**Work order**
Among the entries that follow, the required portion opens with the line containing "(fp_line (start 11.3 1.05)" and closes with the line containing "(fp_poly (pts (xy -11.6". Give that portion again exactly, and nothing else.

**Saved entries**

--- START ---

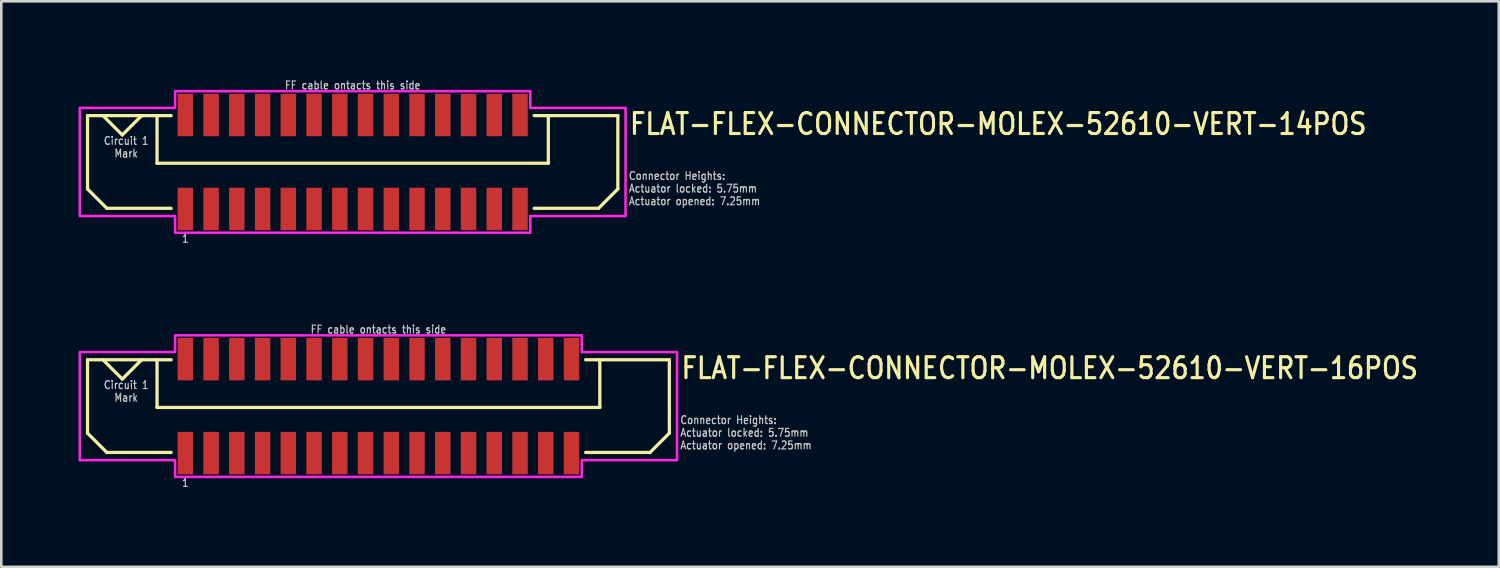
<source format=kicad_pcb>
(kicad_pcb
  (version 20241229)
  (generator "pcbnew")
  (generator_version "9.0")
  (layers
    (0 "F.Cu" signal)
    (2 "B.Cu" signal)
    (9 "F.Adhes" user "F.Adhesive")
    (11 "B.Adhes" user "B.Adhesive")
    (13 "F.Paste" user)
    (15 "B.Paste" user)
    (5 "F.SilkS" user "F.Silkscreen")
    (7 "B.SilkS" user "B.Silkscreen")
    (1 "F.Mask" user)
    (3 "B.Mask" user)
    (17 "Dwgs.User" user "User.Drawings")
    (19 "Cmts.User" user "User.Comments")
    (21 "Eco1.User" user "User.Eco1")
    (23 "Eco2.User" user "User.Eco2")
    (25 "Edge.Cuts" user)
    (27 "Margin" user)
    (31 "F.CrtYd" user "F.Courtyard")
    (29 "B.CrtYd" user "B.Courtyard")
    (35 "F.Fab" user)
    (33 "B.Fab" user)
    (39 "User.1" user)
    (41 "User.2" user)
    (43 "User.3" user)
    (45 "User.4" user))
  (footprint "FLAT-FLEX-CONNECTOR-MOLEX-52610-VERT-14POS"
    (layer "F.Cu")
    (at 10.65 3.242)
    (property "Reference" "FLAT-FLEX-CONNECTOR-MOLEX-52610-VERT-14POS" (at 10.7 -1 0) (unlocked yes) (layer "F.SilkS") (effects (font (size 0.813 0.695) (thickness 0.122)) (justify left bottom)))
    (fp_line (start -10.3 -1.8) (end -10.3 1.05) (stroke (width 0.127) (type solid)) (layer "F.SilkS"))
    (fp_line (start -10.3 1.05) (end -9.55 1.8) (stroke (width 0.127) (type solid)) (layer "F.SilkS"))
    (fp_line (start -9.7 -1.8) (end -10.3 -1.8) (stroke (width 0.127) (type solid)) (layer "F.SilkS"))
    (fp_line (start -9.7 -1.8) (end -8.95 -1.05) (stroke (width 0.127) (type solid)) (layer "F.SilkS"))
    (fp_line (start -9.55 1.8) (end -7.05 1.8) (stroke (width 0.127) (type solid)) (layer "F.SilkS"))
    (fp_line (start -8.95 -1.05) (end -8.2 -1.8) (stroke (width 0.127) (type solid)) (layer "F.SilkS"))
    (fp_line (start -8.2 -1.8) (end -9.7 -1.8) (stroke (width 0.127) (type solid)) (layer "F.SilkS"))
    (fp_line (start -7.6 -1.8) (end -8.2 -1.8) (stroke (width 0.127) (type solid)) (layer "F.SilkS"))
    (fp_line (start -7.6 -1.8) (end -7.6 0.05) (stroke (width 0.127) (type solid)) (layer "F.SilkS"))
    (fp_line (start -7.6 0.05) (end 7.6 0.05) (stroke (width 0.127) (type solid)) (layer "F.SilkS"))
    (fp_line (start -7.05 -1.8) (end -7.6 -1.8) (stroke (width 0.127) (type solid)) (layer "F.SilkS"))
    (fp_line (start 7.05 -1.8) (end 7.6 -1.8) (stroke (width 0.127) (type solid)) (layer "F.SilkS"))
    (fp_line (start 7.6 -1.8) (end 10.3 -1.8) (stroke (width 0.127) (type solid)) (layer "F.SilkS"))
    (fp_line (start 7.6 0.05) (end 7.6 -1.8) (stroke (width 0.127) (type solid)) (layer "F.SilkS"))
    (fp_line (start 9.55 1.8) (end 7.05 1.8) (stroke (width 0.127) (type solid)) (layer "F.SilkS"))
    (fp_line (start 10.3 -1.8) (end 10.3 1.05) (stroke (width 0.127) (type solid)) (layer "F.SilkS"))
    (fp_line (start 10.3 1.05) (end 9.55 1.8) (stroke (width 0.127) (type solid)) (layer "F.SilkS"))
    (fp_poly (pts (xy -10.6 -2.1) (xy -6.9 -2.1) (xy -6.9 -2.75) (xy 6.9 -2.75) (xy 6.9 -2.1) (xy 10.6 -2.1) (xy 10.6 2.1) (xy 6.9 2.1) (xy 6.9 2.75) (xy -6.9 2.75) (xy -6.9 2.1) (xy -10.6 2.1)) (stroke (width 0.1) (type solid)) (fill no) (layer "F.CrtYd"))
    (fp_text user "1" (at -6.5 2.8 0) (unlocked yes) (layer "Dwgs.User") (effects (font (size 0.305 0.261) (thickness 0.046)) (justify top)))
    (fp_text user "FF cable ontacts this side" (at 0 -2.8 0) (unlocked yes) (layer "Dwgs.User") (effects (font (size 0.305 0.261) (thickness 0.046)) (justify bottom)))
    (fp_text user "Circuit 1\nMark" (at -8.8 -1 0) (unlocked yes) (layer "Dwgs.User") (effects (font (size 0.305 0.261) (thickness 0.046)) (justify top)))
    (fp_text user "Connector Heights:\nActuator locked: 5.75mm\nActuator opened: 7.25mm" (at 10.7 1.7 0) (unlocked yes) (layer "Dwgs.User") (effects (font (size 0.305 0.261) (thickness 0.046)) (justify left bottom)))
    (pad "PC1" smd rect (at -6.5 -1.825) (size 0.6 1.65) (layers "F.Cu" "F.Mask" "F.Paste"))
    (pad "PC2" smd rect (at -5.5 -1.825) (size 0.6 1.65) (layers "F.Cu" "F.Mask" "F.Paste"))
    (pad "PC3" smd rect (at -4.5 -1.825) (size 0.6 1.65) (layers "F.Cu" "F.Mask" "F.Paste"))
    (pad "PC4" smd rect (at -3.5 -1.825) (size 0.6 1.65) (layers "F.Cu" "F.Mask" "F.Paste"))
    (pad "PC5" smd rect (at -2.5 -1.825) (size 0.6 1.65) (layers "F.Cu" "F.Mask" "F.Paste"))
    (pad "PC6" smd rect (at -1.5 -1.825) (size 0.6 1.65) (layers "F.Cu" "F.Mask" "F.Paste"))
    (pad "PC7" smd rect (at -0.5 -1.825) (size 0.6 1.65) (layers "F.Cu" "F.Mask" "F.Paste"))
    (pad "PC8" smd rect (at 0.5 -1.825) (size 0.6 1.65) (layers "F.Cu" "F.Mask" "F.Paste"))
    (pad "PC9" smd rect (at 1.5 -1.825) (size 0.6 1.65) (layers "F.Cu" "F.Mask" "F.Paste"))
    (pad "PC10" smd rect (at 2.5 -1.825) (size 0.6 1.65) (layers "F.Cu" "F.Mask" "F.Paste"))
    (pad "PC11" smd rect (at 3.5 -1.825) (size 0.6 1.65) (layers "F.Cu" "F.Mask" "F.Paste"))
    (pad "PC12" smd rect (at 4.5 -1.825) (size 0.6 1.65) (layers "F.Cu" "F.Mask" "F.Paste"))
    (pad "PC13" smd rect (at 5.5 -1.825) (size 0.6 1.65) (layers "F.Cu" "F.Mask" "F.Paste"))
    (pad "PC14" smd rect (at 6.5 -1.825) (size 0.6 1.65) (layers "F.Cu" "F.Mask" "F.Paste"))
    (pad "PS1" smd rect (at -6.5 1.825) (size 0.6 1.65) (layers "F.Cu" "F.Mask" "F.Paste"))
    (pad "PS2" smd rect (at -5.5 1.825) (size 0.6 1.65) (layers "F.Cu" "F.Mask" "F.Paste"))
    (pad "PS3" smd rect (at -4.5 1.825) (size 0.6 1.65) (layers "F.Cu" "F.Mask" "F.Paste"))
    (pad "PS4" smd rect (at -3.5 1.825) (size 0.6 1.65) (layers "F.Cu" "F.Mask" "F.Paste"))
    (pad "PS5" smd rect (at -2.5 1.825) (size 0.6 1.65) (layers "F.Cu" "F.Mask" "F.Paste"))
    (pad "PS6" smd rect (at -1.5 1.825) (size 0.6 1.65) (layers "F.Cu" "F.Mask" "F.Paste"))
    (pad "PS7" smd rect (at -0.5 1.825) (size 0.6 1.65) (layers "F.Cu" "F.Mask" "F.Paste"))
    (pad "PS8" smd rect (at 0.5 1.825) (size 0.6 1.65) (layers "F.Cu" "F.Mask" "F.Paste"))
    (pad "PS9" smd rect (at 1.5 1.825) (size 0.6 1.65) (layers "F.Cu" "F.Mask" "F.Paste"))
    (pad "PS10" smd rect (at 2.5 1.825) (size 0.6 1.65) (layers "F.Cu" "F.Mask" "F.Paste"))
    (pad "PS11" smd rect (at 3.5 1.825) (size 0.6 1.65) (layers "F.Cu" "F.Mask" "F.Paste"))
    (pad "PS12" smd rect (at 4.5 1.825) (size 0.6 1.65) (layers "F.Cu" "F.Mask" "F.Paste"))
    (pad "PS13" smd rect (at 5.5 1.825) (size 0.6 1.65) (layers "F.Cu" "F.Mask" "F.Paste"))
    (pad "PS14" smd rect (at 6.5 1.825) (size 0.6 1.65) (layers "F.Cu" "F.Mask" "F.Paste")))
  (footprint "FLAT-FLEX-CONNECTOR-MOLEX-52610-VERT-16POS"
    (layer "F.Cu")
    (at 11.65 12.726)
    (property "Reference" "FLAT-FLEX-CONNECTOR-MOLEX-52610-VERT-16POS" (at 11.7 -1 0) (unlocked yes) (layer "F.SilkS") (effects (font (size 0.813 0.695) (thickness 0.122)) (justify left bottom)))
    (fp_line (start -11.3 -1.8) (end -11.3 1.05) (stroke (width 0.127) (type solid)) (layer "F.SilkS"))
    (fp_line (start -11.3 1.05) (end -10.55 1.8) (stroke (width 0.127) (type solid)) (layer "F.SilkS"))
    (fp_line (start -10.7 -1.8) (end -11.3 -1.8) (stroke (width 0.127) (type solid)) (layer "F.SilkS"))
    (fp_line (start -10.7 -1.8) (end -9.95 -1.05) (stroke (width 0.127) (type solid)) (layer "F.SilkS"))
    (fp_line (start -10.55 1.8) (end -8.05 1.8) (stroke (width 0.127) (type solid)) (layer "F.SilkS"))
    (fp_line (start -9.95 -1.05) (end -9.2 -1.8) (stroke (width 0.127) (type solid)) (layer "F.SilkS"))
    (fp_line (start -9.2 -1.8) (end -10.7 -1.8) (stroke (width 0.127) (type solid)) (layer "F.SilkS"))
    (fp_line (start -8.6 -1.8) (end -9.2 -1.8) (stroke (width 0.127) (type solid)) (layer "F.SilkS"))
    (fp_line (start -8.6 -1.8) (end -8.6 0.05) (stroke (width 0.127) (type solid)) (layer "F.SilkS"))
    (fp_line (start -8.6 0.05) (end 8.6 0.05) (stroke (width 0.127) (type solid)) (layer "F.SilkS"))
    (fp_line (start -8.05 -1.8) (end -8.6 -1.8) (stroke (width 0.127) (type solid)) (layer "F.SilkS"))
    (fp_line (start 8.05 -1.8) (end 8.6 -1.8) (stroke (width 0.127) (type solid)) (layer "F.SilkS"))
    (fp_line (start 8.6 -1.8) (end 11.3 -1.8) (stroke (width 0.127) (type solid)) (layer "F.SilkS"))
    (fp_line (start 8.6 0.05) (end 8.6 -1.8) (stroke (width 0.127) (type solid)) (layer "F.SilkS"))
    (fp_line (start 10.55 1.8) (end 8.05 1.8) (stroke (width 0.127) (type solid)) (layer "F.SilkS"))
    (fp_line (start 11.3 -1.8) (end 11.3 1.05) (stroke (width 0.127) (type solid)) (layer "F.SilkS"))
    (fp_line (start 11.3 1.05) (end 10.55 1.8) (stroke (width 0.127) (type solid)) (layer "F.SilkS"))
    (fp_poly (pts (xy -11.6 -2.1) (xy -7.9 -2.1) (xy -7.9 -2.75) (xy 7.9 -2.75) (xy 7.9 -2.1) (xy 11.6 -2.1) (xy 11.6 2.1) (xy 7.9 2.1) (xy 7.9 2.75) (xy -7.9 2.75) (xy -7.9 2.1) (xy -11.6 2.1)) (stroke (width 0.1) (type solid)) (fill no) (layer "F.CrtYd"))
    (fp_text user "Connector Heights:\nActuator locked: 5.75mm\nActuator opened: 7.25mm" (at 11.7 1.7 0) (unlocked yes) (layer "Dwgs.User") (effects (font (size 0.305 0.261) (thickness 0.046)) (justify left bottom)))
    (fp_text user "FF cable ontacts this side" (at 0 -2.8 0) (unlocked yes) (layer "Dwgs.User") (effects (font (size 0.305 0.261) (thickness 0.046)) (justify bottom)))
    (fp_text user "Circuit 1\nMark" (at -9.8 -1 0) (unlocked yes) (layer "Dwgs.User") (effects (font (size 0.305 0.261) (thickness 0.046)) (justify top)))
    (fp_text user "1" (at -7.5 2.8 0) (unlocked yes) (layer "Dwgs.User") (effects (font (size 0.305 0.261) (thickness 0.046)) (justify top)))
    (pad "PC1" smd rect (at -7.5 -1.825) (size 0.6 1.65) (layers "F.Cu" "F.Mask" "F.Paste"))
    (pad "PC2" smd rect (at -6.5 -1.825) (size 0.6 1.65) (layers "F.Cu" "F.Mask" "F.Paste"))
    (pad "PC3" smd rect (at -5.5 -1.825) (size 0.6 1.65) (layers "F.Cu" "F.Mask" "F.Paste"))
    (pad "PC4" smd rect (at -4.5 -1.825) (size 0.6 1.65) (layers "F.Cu" "F.Mask" "F.Paste"))
    (pad "PC5" smd rect (at -3.5 -1.825) (size 0.6 1.65) (layers "F.Cu" "F.Mask" "F.Paste"))
    (pad "PC6" smd rect (at -2.5 -1.825) (size 0.6 1.65) (layers "F.Cu" "F.Mask" "F.Paste"))
    (pad "PC7" smd rect (at -1.5 -1.825) (size 0.6 1.65) (layers "F.Cu" "F.Mask" "F.Paste"))
    (pad "PC8" smd rect (at -0.5 -1.825) (size 0.6 1.65) (layers "F.Cu" "F.Mask" "F.Paste"))
    (pad "PC9" smd rect (at 0.5 -1.825) (size 0.6 1.65) (layers "F.Cu" "F.Mask" "F.Paste"))
    (pad "PC10" smd rect (at 1.5 -1.825) (size 0.6 1.65) (layers "F.Cu" "F.Mask" "F.Paste"))
    (pad "PC11" smd rect (at 2.5 -1.825) (size 0.6 1.65) (layers "F.Cu" "F.Mask" "F.Paste"))
    (pad "PC12" smd rect (at 3.5 -1.825) (size 0.6 1.65) (layers "F.Cu" "F.Mask" "F.Paste"))
    (pad "PC13" smd rect (at 4.5 -1.825) (size 0.6 1.65) (layers "F.Cu" "F.Mask" "F.Paste"))
    (pad "PC14" smd rect (at 5.5 -1.825) (size 0.6 1.65) (layers "F.Cu" "F.Mask" "F.Paste"))
    (pad "PC15" smd rect (at 6.5 -1.825) (size 0.6 1.65) (layers "F.Cu" "F.Mask" "F.Paste"))
    (pad "PC16" smd rect (at 7.5 -1.825) (size 0.6 1.65) (layers "F.Cu" "F.Mask" "F.Paste"))
    (pad "PS1" smd rect (at -7.5 1.825) (size 0.6 1.65) (layers "F.Cu" "F.Mask" "F.Paste"))
    (pad "PS2" smd rect (at -6.5 1.825) (size 0.6 1.65) (layers "F.Cu" "F.Mask" "F.Paste"))
    (pad "PS3" smd rect (at -5.5 1.825) (size 0.6 1.65) (layers "F.Cu" "F.Mask" "F.Paste"))
    (pad "PS4" smd rect (at -4.5 1.825) (size 0.6 1.65) (layers "F.Cu" "F.Mask" "F.Paste"))
    (pad "PS5" smd rect (at -3.5 1.825) (size 0.6 1.65) (layers "F.Cu" "F.Mask" "F.Paste"))
    (pad "PS6" smd rect (at -2.5 1.825) (size 0.6 1.65) (layers "F.Cu" "F.Mask" "F.Paste"))
    (pad "PS7" smd rect (at -1.5 1.825) (size 0.6 1.65) (layers "F.Cu" "F.Mask" "F.Paste"))
    (pad "PS8" smd rect (at -0.5 1.825) (size 0.6 1.65) (layers "F.Cu" "F.Mask" "F.Paste"))
    (pad "PS9" smd rect (at 0.5 1.825) (size 0.6 1.65) (layers "F.Cu" "F.Mask" "F.Paste"))
    (pad "PS10" smd rect (at 1.5 1.825) (size 0.6 1.65) (layers "F.Cu" "F.Mask" "F.Paste"))
    (pad "PS11" smd rect (at 2.5 1.825) (size 0.6 1.65) (layers "F.Cu" "F.Mask" "F.Paste"))
    (pad "PS12" smd rect (at 3.5 1.825) (size 0.6 1.65) (layers "F.Cu" "F.Mask" "F.Paste"))
    (pad "PS13" smd rect (at 4.5 1.825) (size 0.6 1.65) (layers "F.Cu" "F.Mask" "F.Paste"))
    (pad "PS14" smd rect (at 5.5 1.825) (size 0.6 1.65) (layers "F.Cu" "F.Mask" "F.Paste"))
    (pad "PS15" smd rect (at 6.5 1.825) (size 0.6 1.65) (layers "F.Cu" "F.Mask" "F.Paste"))
    (pad "PS16" smd rect (at 7.5 1.825) (size 0.6 1.65) (layers "F.Cu" "F.Mask" "F.Paste")))
  (gr_rect
    (start -3 -3)
    (end 55.169 18.968)
    (stroke (width 0.1) (type default))
    (fill no)
    (layer "Edge.Cuts")))
</source>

--- END ---

**Exercise result**
    (fp_line (start 11.3 1.05) (end 10.55 1.8) (stroke (width 0.127) (type solid)) (layer "F.SilkS"))
    (fp_poly (pts (xy -11.6 -2.1) (xy -7.9 -2.1) (xy -7.9 -2.75) (xy 7.9 -2.75) (xy 7.9 -2.1) (xy 11.6 -2.1) (xy 11.6 2.1) (xy 7.9 2.1) (xy 7.9 2.75) (xy -7.9 2.75) (xy -7.9 2.1) (xy -11.6 2.1)) (stroke (width 0.1) (type solid)) (fill no) (layer "F.CrtYd"))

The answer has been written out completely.